Can compilation times not be sped up any further?
Brett
Brett at gmail.com
Sat Oct 19 21:56:44 UTC 2019
I have a huge code base... it seems D likes to recompile
everything every time from scratch. I realize there are ways to
fix this but can't D go a step further?
Much of the code does not change. D has to compile a file per
file basis.
Could D not just has the file in such a way as to reuse parts of
previous compilations?
e.g., each function in the file could be hashed and if no changes
are made then previous code generation is used.
There should be absolutely no reason a function, specially pure
functions have to be regenerated every compilation.
By proper hashing design one should be able to almost limit
compilation to only the changes that matter.
If a file, module, package does not change it should not be
recompiled but reused. If a file's internals do not change in
specific ways then they too generally can be used.
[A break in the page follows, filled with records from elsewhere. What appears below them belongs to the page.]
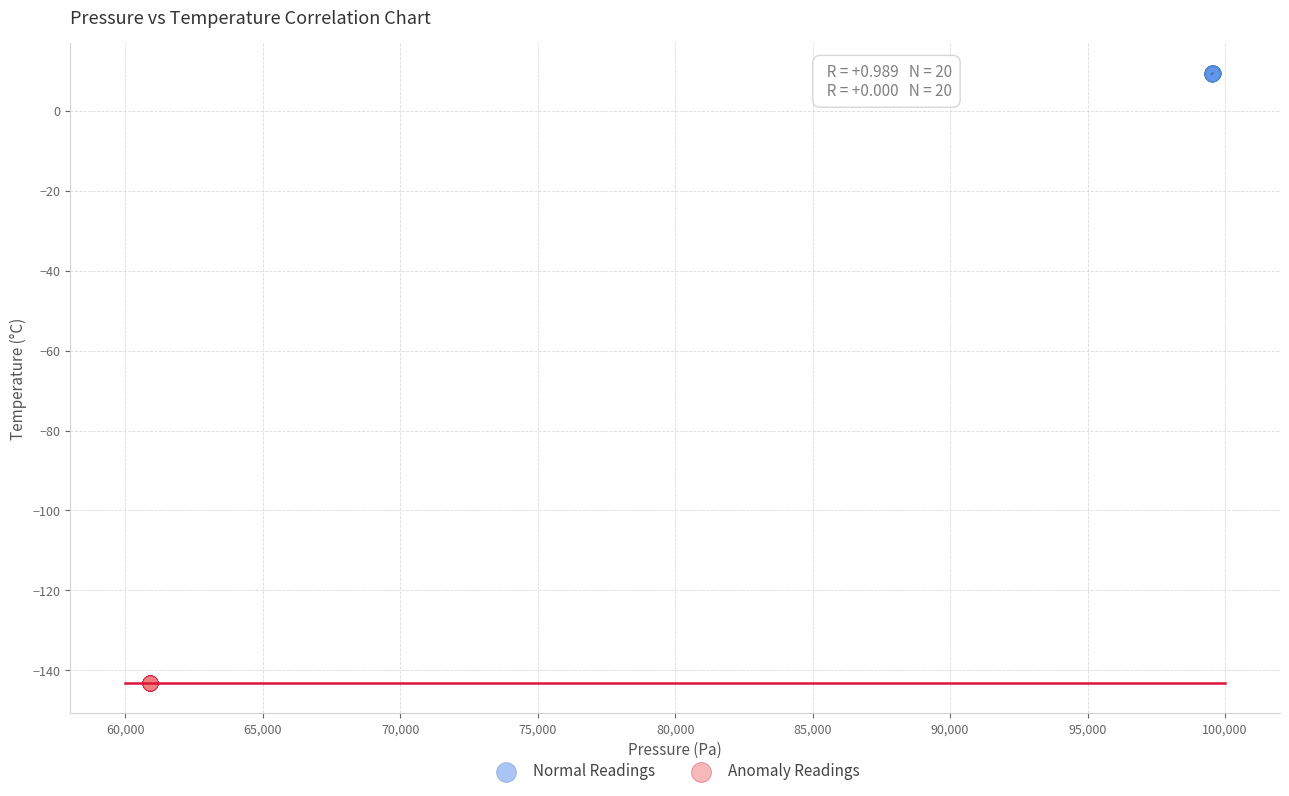

What are all the series names shown in the legend?

Normal Readings, Anomaly Readings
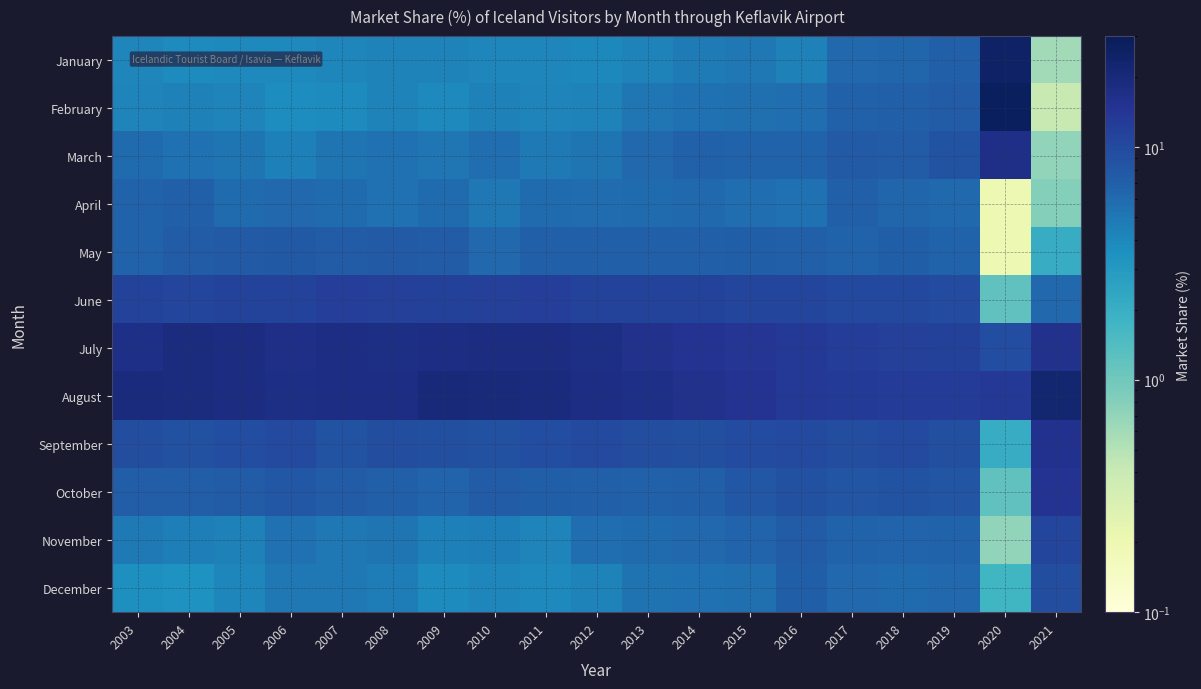

Which series has the widest spread of values?

February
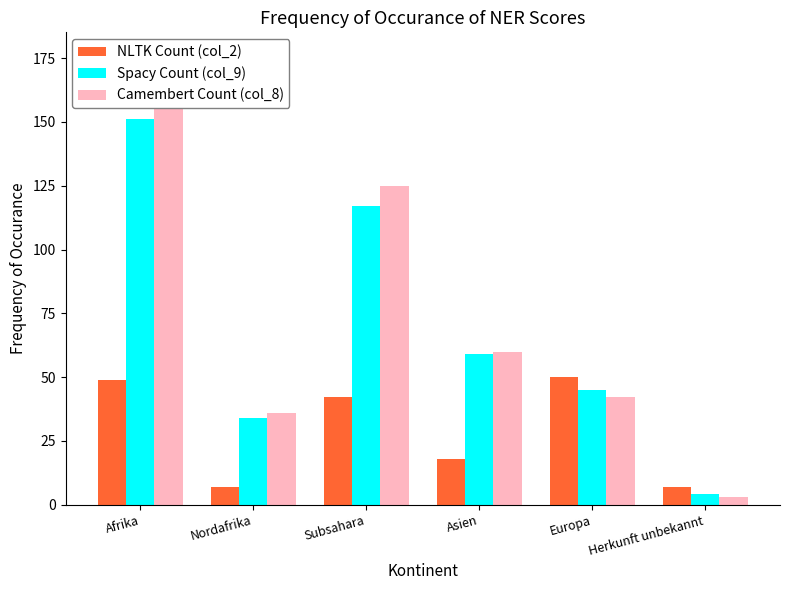

Which series has the largest range (max minus min)?

Camembert Count (col_8)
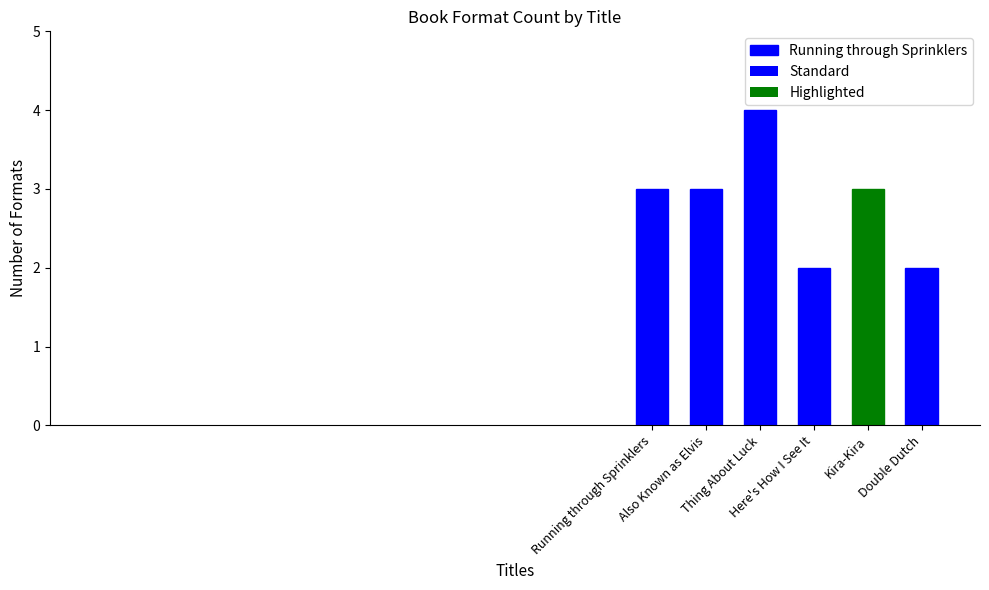

At which category does the chart reach its minimum across all series?

Here's How I See It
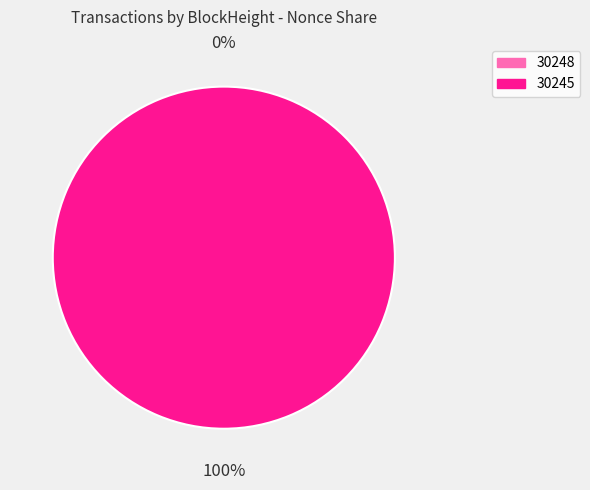

What percentage is the 30245 slice, to the nearest percent?

100%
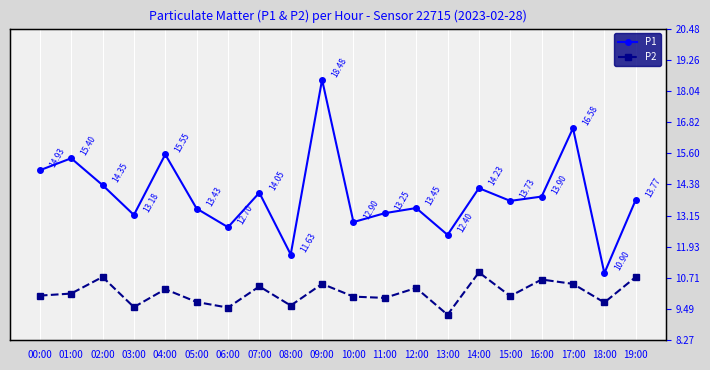

What is the sum of all P1 values?

278.8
This would probably not be too complex of a problem if integrated
in with D's parser. Each node in the AST is associated with a
hash of the text(or it could be the AST node itself in some way
but the text should do).
All code blocks need to determine what escapes and the object
code should express those escapes in some way so they can be
fixed up(which is basically global references and potential meta
changes). If the compiler monitors and records this stuff proper
then most of the work is already done.
Then it is just a matter of reading in the object code at the
right time to replace the old code.
While we can compile to individual object files this requires
user interaction. I am thinking of D having one large file that
contains all the info that it can use to reduce compilation times
by reusing information rather than regenerating. Files that do
not change text and have do not escape references do not have to
be recompiled. The compiler itself should handle this, not the
user. For individual files that do change, a more granular
approach is used. This requires every object file to also include
the granularity though for maximum speed.